First published by Little White Lies
“I know I can be a bit of a demented bitch sometimes, but you still love me, right?” So 18-year-old Pauline (AnnaLynne McCord) asks her mother Phyllis (Traci Lords), her words echoing through Excision like a desperate cry for help.
Insensitive, manipulative, delusional and increasingly dangerous, wannabe sawbones Pauline is certainly hard to love, but at the same time her intense need to gain her mother’s admiration and affection is also, ultimately, what allows viewers to maintain sympathy with her through an escalating series of horrors. That and McCord’s exceptionally nuanced performance, going from arrogant to vulnerable to ecstatic to downright disturbed, often in the space of a few seconds.
“I don’t know of a teenager who doesn’t profile as a sociopath,” Pauline says, casually excusing her more aberrant behaviour. Yet while the adults around her regard this gawky, greasy-haired high schooler as being like the teen misfit from Welcome to the Dollhouse, she is revealed both by her disturbing dreams of sexuality and surgery (to which we alone are privy) and by her furtive extra-curricular activities, to be far closer to the unhinged anti-heroine of Lucky McKee’s 2002 film, May.
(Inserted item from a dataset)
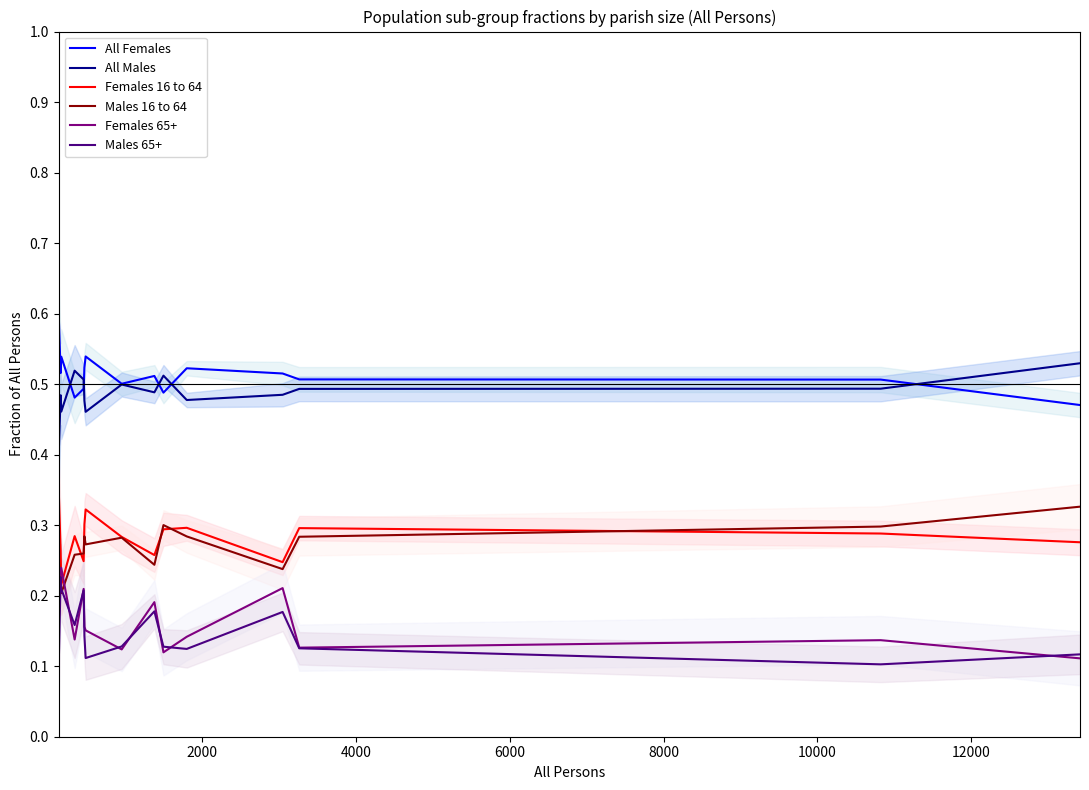

What are all the series names shown in the legend?

All Females, All Males, Females 16 to 64, Males 16 to 64, Females 65+, Males 65+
Phyllis is something of a ‘demented bitch’ herself, a monstrous suburban harridan obsessed with church and cotillion, overtly favouring her younger, ailing daughter Grace (Ariel Winter) over Pauline. The potentially destructive nature of the mother-daughter bond certainly forms a key theme in Richard Bates Jr’s feature debut, expanded from his award-winning 2008 short of the same name.
Yet Phyllis is played by one-time teen porn star Traci Lords, and the film’s other adult authorities – Pauline’s priest, maths teacher and headmaster – are played respectively by ‘pope of trash’ John Waters, A Clockwork Orange badboy Malcolm McDowell and Lynchian dad-from-hell Ray Wise. Bates’ clever casting shows that even the most wayward wild child can eventually grow up and become integrated into the society against which he/she once rebelled. It’s a ray of hope in a film whose trajectory is otherwise defiantly bleak.
Anticipation: Good festival buzz.
Enjoyment: A strikingly shot, brilliantly acted adolescent rite of passage from darkly funny to just plain dark.
In retrospect: This disturbing, demented psychodrama cuts to the heart of teen growing pains.